6 Responses to “Dear Chancellor, the Autumn Statement must include £350m a week for the NHS”

  1. Alex from Carlisle

    Progressive MPs pretending to give a toss about the wishes of the British people. Bless.

  2. Mick

    Dear Left,

    We’re not out of the EU yet! And never shall be, with the likes of most of you wanting to reverse Brexit, for being ‘invalid’!

    It was only a protest vote, according to those Remoaners, so thus fit to be ignored.

    ..Just like you! Now get back to the ratholes you came from and stop bothering Democracy. We already had our say and our say trumps yours.

    Love,
    The 52%

  3. Chris B

    @ Alex – I guess your comment means that you suspect the signatories of this letter have an ulterior motive, that motive being to cast doubt on the result of the refurendem as a whole? And I think this is probably right tbh. But does that necessarily mean the point of the letter is incorrect? If anything, I think this point should be being made most strongly to the PM by supporters of Brexit rather than those against.
    I think the problem now is that Brexit has become an end in itself, whereas surely the purpose of that Brexit decision was a belief by more people than not that it will improve the lives of British people, and a stronger NHS was one of those main benefits that were highlighted.
    So if this letter didn’t exist and we choose to ignore this £350 million NHS promise, the next question would be: how many of the other identified benefits, which were used presumably by every voter in their cost/benefit analysis of the question (!), can we sweep away before that analysis becomes meaningless and people would need to reconsider their thoughts?
    If you don’t think people have done that individual cost/benefit analysis themselves, well then I’d say you were clearly anti-democracy to insinuate that people don’t make rational decisions based on information available 🙂
    Or it might be that all benefits highlighted in the campaign for the majority people are actually irrelevant, and the decision taken was actually no free movement, at any cost. Or maybe the information available was tainted in some way, say seen through only the prism of a newspaper or other indirect delivery mechanism.
    This is a complicated business, this politics stuff.

  4. Mick

    “I think the problem now is that Brexit has become an end in itself…….”!

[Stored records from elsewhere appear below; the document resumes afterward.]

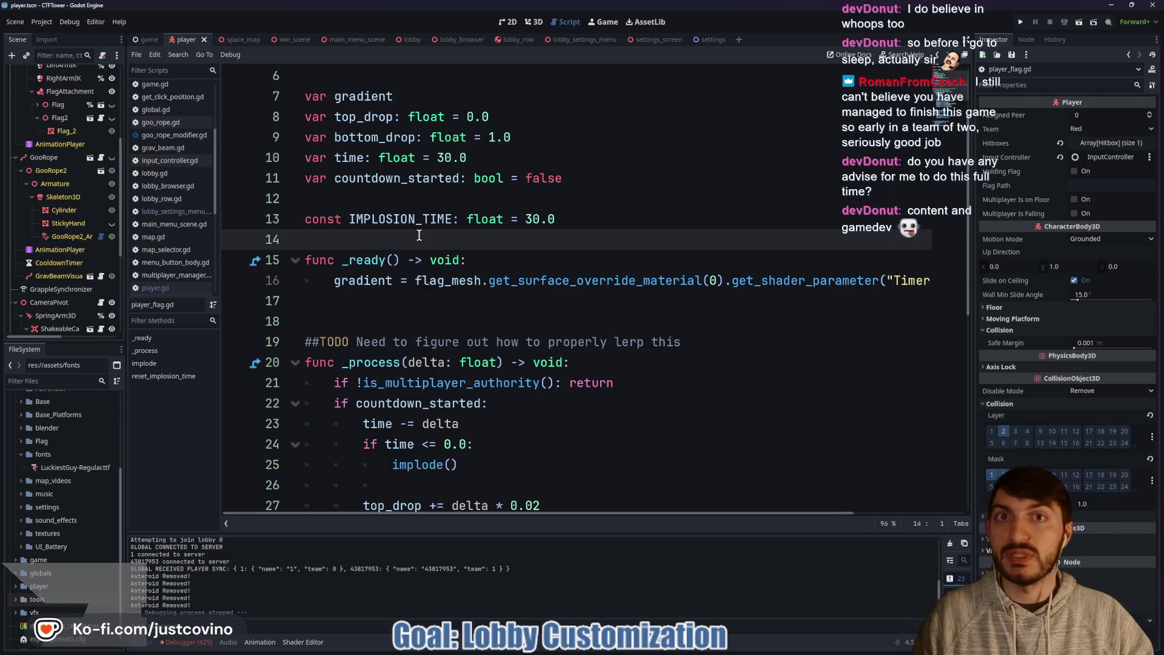
click(387, 202)
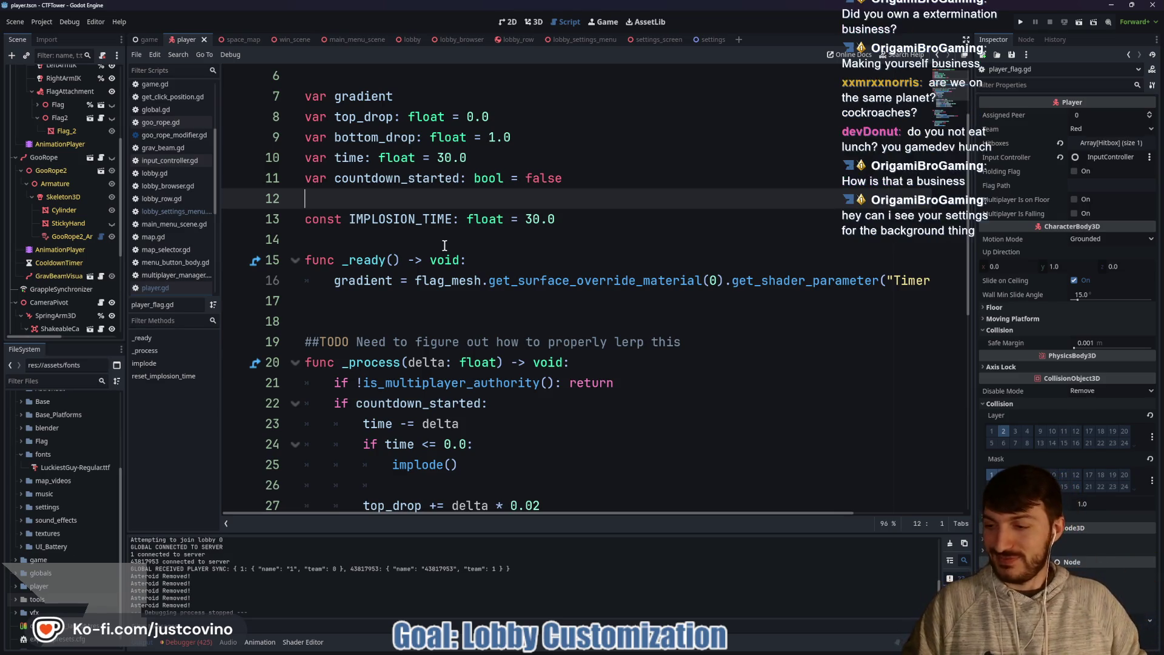
Step: Insert an empty line between the IMPLOSION_TIME constant and func _ready in player_flag.gd
click(420, 240)
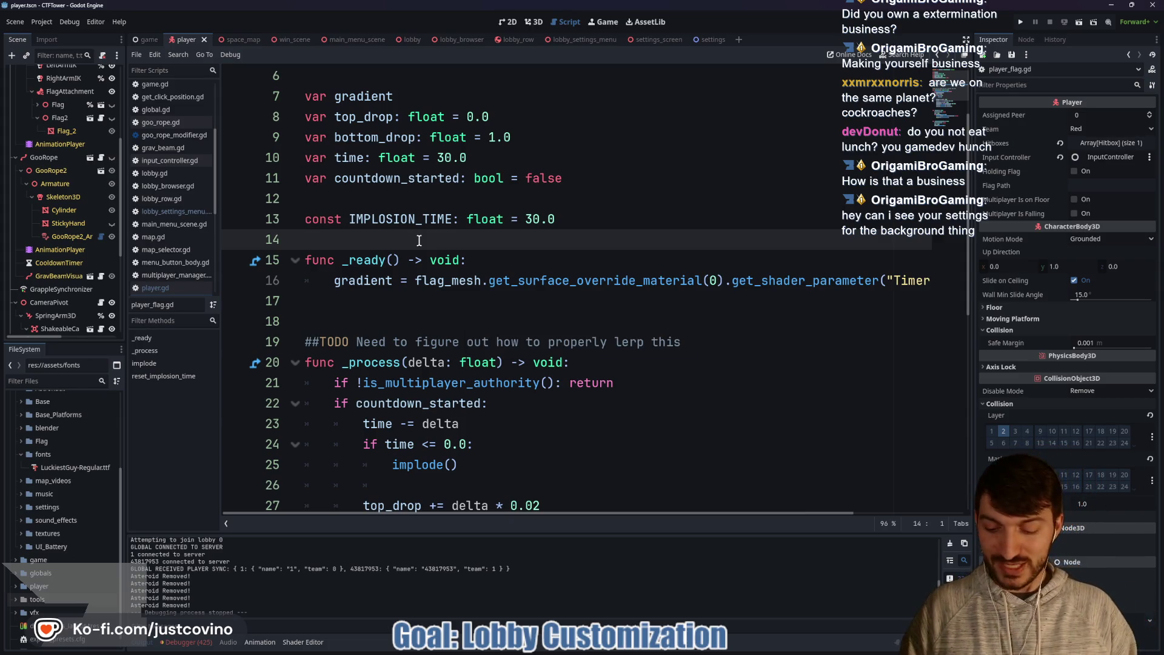
key(Return)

    Wooo, Left! If you’ve worked that out so late in the day, no wonder you’re behind the curve in so many other ways. You people work so hard to push agenda that when Brexit means Brexit, you don’t notice.

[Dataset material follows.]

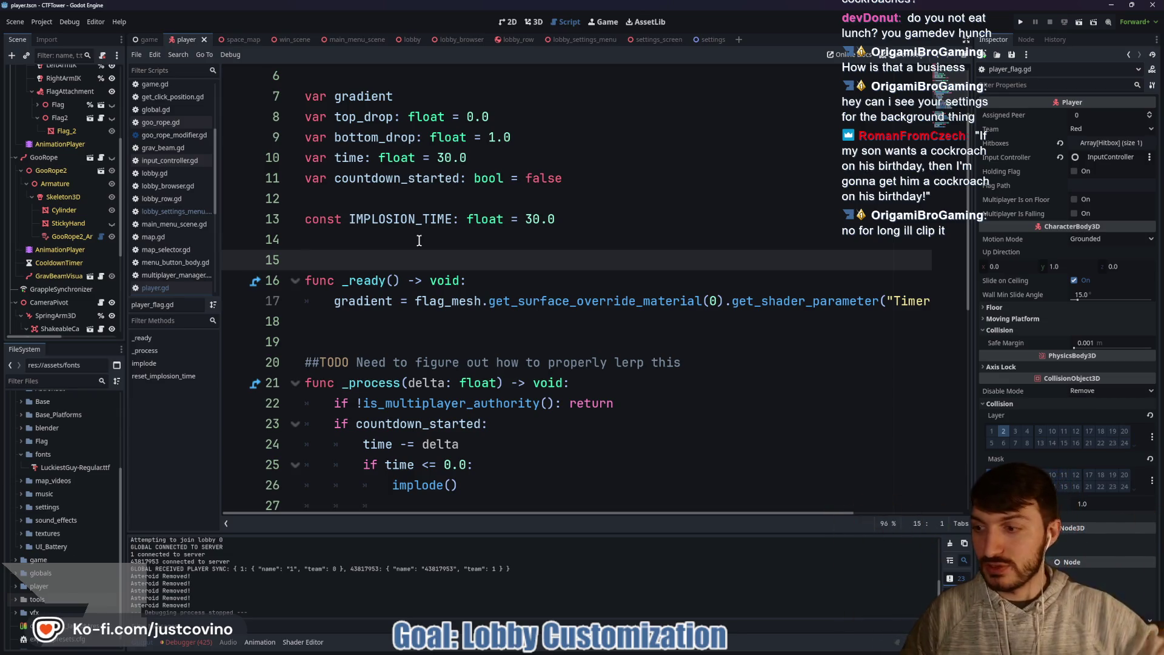
click(428, 245)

    It’s what we get when we come out which is the tease. But even there, we could have both access to the single market AND the wider free market. Remoaners want us to believe both are the same but they are not. The Commonwealth and Far East economies are gagging for trade deals with us and, with British-based top banks having masses more resources on top of our own economy, there’s still all to play for.

  5. Chris B

    @ Mick – “You people…”
    Who people? ‘Me’ people? I’m just someone who read an article on a website and left a comment to try and make a bit more sense of the world. I’m not ‘the Left’ or a campaigner in any way.
    When you also say:
    “If you’ve worked that out so late in the day, no wonder you’re behind the curve in so many other ways.”
    What does that even mean? I guess you mean that the ‘you people’ you mention (remain campaigners I guess, not me) didn’t figure out that the country just wants to leave regardless of cost? Because I don’t think that’s true…

  6. Mick

    If you think I’m being overly hard, then I’m sorry.I do hear a lot in that reply coming from the same old Remoaners, so I apologise if you’re not the usual suspects.

    A plebiscite, by nature, must be simplistic. DO we come out? Yes? Right, HOW DO we come out? That question came rightfully and justly second.

    And it is complicated, which is why it wasn’t asked. Do you want your car fixed, mate? Yes? Right, tell me how to do it!